**** Dataset entries

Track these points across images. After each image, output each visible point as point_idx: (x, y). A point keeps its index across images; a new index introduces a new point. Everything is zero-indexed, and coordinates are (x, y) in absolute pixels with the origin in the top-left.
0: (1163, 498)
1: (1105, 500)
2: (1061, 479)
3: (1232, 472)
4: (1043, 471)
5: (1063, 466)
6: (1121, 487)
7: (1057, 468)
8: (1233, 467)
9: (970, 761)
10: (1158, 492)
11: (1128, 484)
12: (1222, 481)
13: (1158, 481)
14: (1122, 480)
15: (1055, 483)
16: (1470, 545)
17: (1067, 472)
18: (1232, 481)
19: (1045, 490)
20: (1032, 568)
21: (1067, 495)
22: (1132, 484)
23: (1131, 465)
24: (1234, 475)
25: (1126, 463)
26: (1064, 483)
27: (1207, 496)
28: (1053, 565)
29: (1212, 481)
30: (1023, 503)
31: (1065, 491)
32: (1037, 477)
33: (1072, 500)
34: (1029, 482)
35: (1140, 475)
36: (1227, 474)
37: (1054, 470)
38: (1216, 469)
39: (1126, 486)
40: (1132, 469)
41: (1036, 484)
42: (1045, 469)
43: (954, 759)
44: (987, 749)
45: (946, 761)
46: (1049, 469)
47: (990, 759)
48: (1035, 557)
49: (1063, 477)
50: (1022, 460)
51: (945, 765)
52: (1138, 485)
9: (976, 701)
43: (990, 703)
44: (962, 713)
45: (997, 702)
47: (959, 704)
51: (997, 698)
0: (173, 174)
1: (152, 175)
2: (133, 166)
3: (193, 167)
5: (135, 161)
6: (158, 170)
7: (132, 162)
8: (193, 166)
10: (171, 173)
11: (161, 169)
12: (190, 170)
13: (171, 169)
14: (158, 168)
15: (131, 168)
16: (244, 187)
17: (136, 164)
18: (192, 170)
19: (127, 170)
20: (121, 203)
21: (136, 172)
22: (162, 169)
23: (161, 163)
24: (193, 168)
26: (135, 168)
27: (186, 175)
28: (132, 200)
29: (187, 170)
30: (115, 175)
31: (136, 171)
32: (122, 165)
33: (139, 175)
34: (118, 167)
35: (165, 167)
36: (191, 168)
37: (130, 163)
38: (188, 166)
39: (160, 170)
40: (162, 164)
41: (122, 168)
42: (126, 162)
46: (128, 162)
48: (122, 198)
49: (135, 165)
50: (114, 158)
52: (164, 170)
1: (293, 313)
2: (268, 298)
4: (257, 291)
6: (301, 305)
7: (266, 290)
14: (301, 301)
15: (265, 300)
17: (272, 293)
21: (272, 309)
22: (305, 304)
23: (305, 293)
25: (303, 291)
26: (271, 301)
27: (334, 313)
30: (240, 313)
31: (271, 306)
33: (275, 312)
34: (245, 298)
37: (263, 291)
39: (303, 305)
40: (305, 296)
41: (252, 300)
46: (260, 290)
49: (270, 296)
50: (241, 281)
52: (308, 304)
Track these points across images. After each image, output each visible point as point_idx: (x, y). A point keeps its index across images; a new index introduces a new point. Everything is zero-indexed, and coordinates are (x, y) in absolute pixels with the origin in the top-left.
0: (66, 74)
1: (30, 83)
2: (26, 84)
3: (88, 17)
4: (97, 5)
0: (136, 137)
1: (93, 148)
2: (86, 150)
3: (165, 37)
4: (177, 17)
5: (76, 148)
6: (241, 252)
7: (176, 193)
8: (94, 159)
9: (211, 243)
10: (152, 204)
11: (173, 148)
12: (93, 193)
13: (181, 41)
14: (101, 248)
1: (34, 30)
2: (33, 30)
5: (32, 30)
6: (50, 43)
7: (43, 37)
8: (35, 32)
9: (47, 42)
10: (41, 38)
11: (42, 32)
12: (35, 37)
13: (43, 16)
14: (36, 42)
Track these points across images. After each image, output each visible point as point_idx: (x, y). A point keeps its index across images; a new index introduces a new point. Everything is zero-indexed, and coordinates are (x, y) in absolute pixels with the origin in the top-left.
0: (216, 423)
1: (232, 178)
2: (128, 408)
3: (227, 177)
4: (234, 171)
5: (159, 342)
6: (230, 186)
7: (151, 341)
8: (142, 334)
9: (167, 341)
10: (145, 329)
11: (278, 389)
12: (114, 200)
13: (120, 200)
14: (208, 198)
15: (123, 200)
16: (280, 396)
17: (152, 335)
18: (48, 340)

********

## About this exercise
Nothing but the lines from the one holding "13: (181, 41)" to the end of the entries should be returned, each exactly as it stands.

## The answer
13: (181, 41)
14: (101, 248)
1: (34, 30)
2: (33, 30)
5: (32, 30)
6: (50, 43)
7: (43, 37)
8: (35, 32)
9: (47, 42)
10: (41, 38)
11: (42, 32)
12: (35, 37)
13: (43, 16)
14: (36, 42)
Track these points across images. After each image, output each visible point as point_idx: (x, y). A point keeps its index across images; a new index introduces a new point. Everything is zero-indexed, and coordinates are (x, y) in absolute pixels with the origin in the top-left.
0: (216, 423)
1: (232, 178)
2: (128, 408)
3: (227, 177)
4: (234, 171)
5: (159, 342)
6: (230, 186)
7: (151, 341)
8: (142, 334)
9: (167, 341)
10: (145, 329)
11: (278, 389)
12: (114, 200)
13: (120, 200)
14: (208, 198)
15: (123, 200)
16: (280, 396)
17: (152, 335)
18: (48, 340)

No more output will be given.